Military Review: Prison Abuse Not Widespread
This article is from the archive of The New York Sun before the launch of its new website in 2022. The Sun has neither altered nor updated such articles but will seek to correct any errors, mis-categorizations or other problems introduced during transfer.
WASHINGTON – A military self-examination of allegations that medical personnel mistreated prisoners found a few instances of abuse but no widespread problems, the Army’s surgeon general said yesterday.
Lieutenant General Kevin Kiley’s findings were based on surveys and interviews with roughly 1,000 medical personnel who were associated with the care of detainees in Iraq, Afghanistan, and Guantanamo Bay, Cuba. He said his survey did not include the detainees themselves, or personnel affiliated with the Red Cross or other organizations.
Of the medical personnel surveyed, 32 said they witnessed abuse of prisoners. All but six said they reported the abuse to criminal investigators or their chain of command; the others said the problem was dealt with “on the spot.”
Less than a dozen of the incidents involved possible mistreatment allegedly committed by other medical personnel, General Kiley told reporters at the Pentagon after briefing some members of Congress on his findings.
These included medics dropping a stretcher-bound prisoner from too great a height, delaying the administration of pain medication, and slapping a violent prisoner, he said.
“The majority of medical personnel did not observe abuse,” General Kiley said. “We found no evidence of systemic problems in detainee medical care.”
He said he could not verify allegations published in the medical journal the Lancet that doctors or medics falsified death certificates to cover up homicides, hid evidence of beatings, and revived a prisoner so he could be tortured further.
General Kiley said he found problems in medical record-keeping and some vague policies, but said those were being corrected and that detainee medical care has generally been good.
More than 100 prisoners have died while in American custody, according to the military.

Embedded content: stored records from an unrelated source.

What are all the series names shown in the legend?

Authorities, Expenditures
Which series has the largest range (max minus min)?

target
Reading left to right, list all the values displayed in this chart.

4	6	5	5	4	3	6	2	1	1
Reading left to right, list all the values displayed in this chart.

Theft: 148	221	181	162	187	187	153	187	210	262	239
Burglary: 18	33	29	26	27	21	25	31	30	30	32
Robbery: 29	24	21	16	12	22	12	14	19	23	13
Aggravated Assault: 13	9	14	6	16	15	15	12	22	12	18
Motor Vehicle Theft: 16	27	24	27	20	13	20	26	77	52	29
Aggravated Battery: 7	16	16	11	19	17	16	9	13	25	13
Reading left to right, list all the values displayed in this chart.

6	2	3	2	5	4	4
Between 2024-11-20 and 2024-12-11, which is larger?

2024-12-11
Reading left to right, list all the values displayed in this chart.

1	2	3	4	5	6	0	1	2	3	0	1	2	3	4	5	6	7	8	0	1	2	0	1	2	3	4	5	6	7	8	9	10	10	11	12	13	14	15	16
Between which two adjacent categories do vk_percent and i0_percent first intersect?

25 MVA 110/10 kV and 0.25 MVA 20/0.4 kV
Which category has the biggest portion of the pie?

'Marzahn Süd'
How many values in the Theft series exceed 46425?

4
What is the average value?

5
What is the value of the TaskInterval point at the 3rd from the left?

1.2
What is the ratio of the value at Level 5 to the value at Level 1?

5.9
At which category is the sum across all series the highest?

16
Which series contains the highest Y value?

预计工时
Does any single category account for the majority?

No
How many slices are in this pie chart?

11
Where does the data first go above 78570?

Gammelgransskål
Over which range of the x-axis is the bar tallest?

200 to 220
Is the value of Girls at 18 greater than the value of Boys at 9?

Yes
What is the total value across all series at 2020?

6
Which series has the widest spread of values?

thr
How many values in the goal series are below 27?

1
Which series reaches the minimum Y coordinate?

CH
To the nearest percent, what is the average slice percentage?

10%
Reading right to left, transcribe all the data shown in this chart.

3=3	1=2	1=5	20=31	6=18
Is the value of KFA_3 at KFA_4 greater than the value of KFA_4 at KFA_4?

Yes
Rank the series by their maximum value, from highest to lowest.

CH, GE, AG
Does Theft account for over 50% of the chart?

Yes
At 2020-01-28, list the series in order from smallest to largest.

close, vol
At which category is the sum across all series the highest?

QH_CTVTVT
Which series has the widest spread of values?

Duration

General Kiley’s “assessment” – the Pentagon denied it was an investigation – is the latest into some aspect of prisoner-abuse allegations that have surfaced since the abuses at Abu Ghraib became public knowledge last year.
Most of the alleged abuses of prisoners in Iraq, Afghanistan, and Guantanamo Bay, Cuba, have been blamed on military police, interrogators, or troops fresh from combat, but a few have involved doctors and medics.
At Abu Ghraib prison in Iraq, two Army medics said they knew about abuses of prisoners there but failed to report them, according to the military’s investigation there. General Kiley was not asked how they fit into his numbers.
Watchdogs have raised concerns about doctors’ violating medical ethics by pointing out prisoners’ weaknesses to interrogators.
General Kiley said the work of these doctors is appropriate as long as they do not serve as caregivers to the detainees and their advice is safe, legal, and ethical. He would not rule out the possibility that their work may include advice to interrogators on methods to increase the stress on a subject.